- Born: 7 June 1927 Tomaszów Mazowiecki, Poland
- Died: 4 December 2016 (aged 89) Warsaw, Poland
- Education: National Film School in Łódź
- Occupations: Film director, screenwriter, film producer
- Spouse: Halina Chmielewska
- Children: 1
- Awards: Medal for Merit to Culture – Gloria Artis (2010)

= Tadeusz Chmielewski =

Polish film director, screenwriter and film producer

Tadeusz Chmielewski (/pl/; 7 June 1927 – 4 December 2016) was a Polish film director, screenwriter and film producer, most notable for being one of the pioneers of popular Polish comedy. During World War II and until 1948, he was a soldier for the National Armed Forces and the Home Army.

==Biography==
Chmielewski was born in Tomaszów Mazowiecki and graduated from secondary school in Szczecin. He graduated from the National Film School in Łódź in 1954. An activist with the Polish Filmmakers Association, he was their vice president from 1983 to 1987. From 1987-89, he was a member of the Cinematography Committee in Poland. Under the pseudonym of his granddaughter Zofii Miller, he wrote the screenplay U Pana Boga za piecem. In 1984, he was the head of the Film "EYE".

In 2005, Chmielewski received the honorary citizenship from the city of Tomaszów Mazowiecki. In 2010 he was awarded the Medal for Merit to Culture – Gloria Artis. In 2011 he was awarded the "Eagle" in the Polish Film Awards.

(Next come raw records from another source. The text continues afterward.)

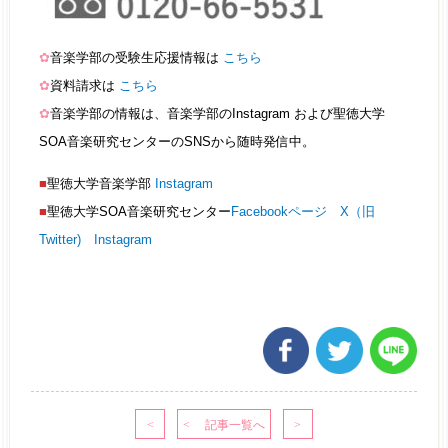
✿
音楽学部の受験生応援情報は
こちら
✿
資料請求は
こちら
✿
音楽学部の情報は、音楽学部のInstagram および聖徳大学
SOA音楽研究センターのSNSから随時発信中。
■
聖徳大学音楽学部
Instagram
■
聖徳大学SOA音楽研究センター
Facebookページ
X（旧
Twitter)
Instagram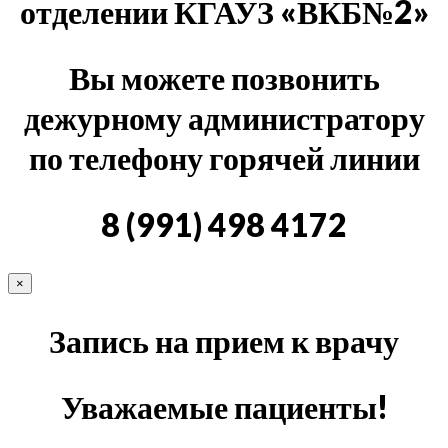
отделении КГАУЗ «ВКБ№2»
Вы можете позвонить
дежурному администратору
по телефону горячей линии
8 (991) 498 4172
×
Запись на прием к врачу
Уважаемые пациенты!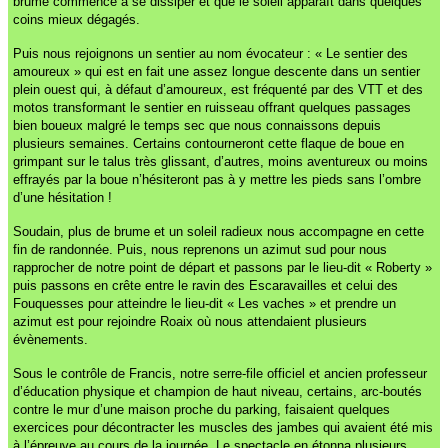
brume commence à se dissiper et que le soleil apparaît dans quelques
coins mieux dégagés.
Puis nous rejoignons un sentier au nom évocateur : « Le sentier des
amoureux » qui est en fait une assez longue descente dans un sentier
plein ouest qui, à défaut d’amoureux, est fréquenté par des VTT et des
motos transformant le sentier en ruisseau offrant quelques passages
bien boueux malgré le temps sec que nous connaissons depuis
plusieurs semaines. Certains contourneront cette flaque de boue en
grimpant sur le talus très glissant, d’autres, moins aventureux ou moins
effrayés par la boue n’hésiteront pas à y mettre les pieds sans l’ombre
d’une hésitation !
Soudain, plus de brume et un soleil radieux nous accompagne en cette
fin de randonnée. Puis, nous reprenons un azimut sud pour nous
rapprocher de notre point de départ et passons par le lieu-dit « Roberty »
puis passons en crête entre le ravin des Escaravailles et celui des
Fouquesses pour atteindre le lieu-dit « Les vaches » et prendre un
azimut est pour rejoindre Roaix où nous attendaient plusieurs
évènements.
Sous le contrôle de Francis, notre serre-file officiel et ancien professeur
d’éducation physique et champion de haut niveau, certains, arc-boutés
contre le mur d’une maison proche du parking, faisaient quelques
exercices pour décontracter les muscles des jambes qui avaient été mis
à l’épreuve au cours de la journée. Le spectacle en étonna plusieurs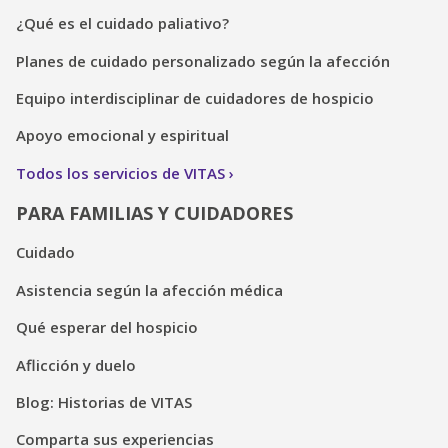
¿Qué es el cuidado paliativo?
Planes de cuidado personalizado según la afección
Equipo interdisciplinar de cuidadores de hospicio
Apoyo emocional y espiritual
Todos los servicios de VITAS
PARA FAMILIAS Y CUIDADORES
Cuidado
Asistencia según la afección médica
Qué esperar del hospicio
Aflicción y duelo
Blog: Historias de VITAS
Comparta sus experiencias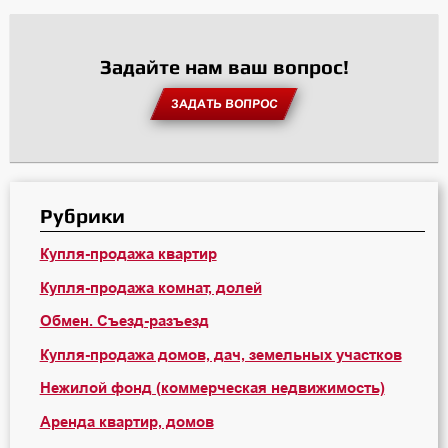
Задайте нам ваш вопрос!
ЗАДАТЬ ВОПРОС
Рубрики
Купля-продажа квартир
Купля-продажа комнат, долей
Обмен. Съезд-разъезд
Купля-продажа домов, дач, земельных участков
Нежилой фонд (коммерческая недвижимость)
Аренда квартир, домов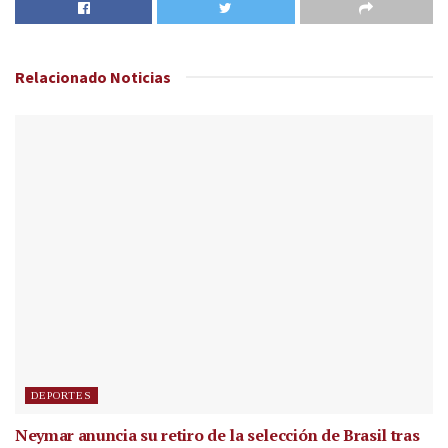
Relacionado
Noticias
DEPORTES
Neymar anuncia su retiro de la selección de Brasil tras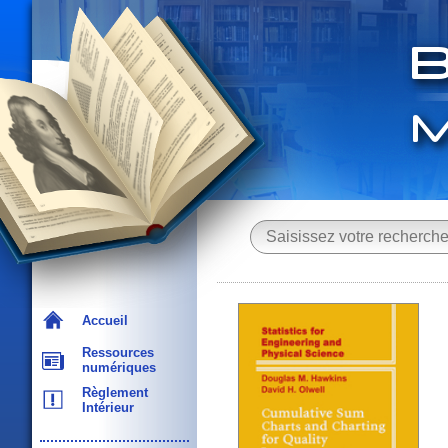
Accueil
Ressources
numériques
Règlement
Intérieur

Several of Tadeusz Chmielewski's films were realized together with his wife, Halina Chmielewska, also a film director and screenwriter. Tadeusz Chmielewski's father was a policeman in Tomaszów. During World War II, his father commanded Partisan movements. After the war, his father was reportedly captured and murdered by Communist Polish authorities. Tadeusz and Helena had one daughter, Agata Chmielewska, a graphic designer and painter.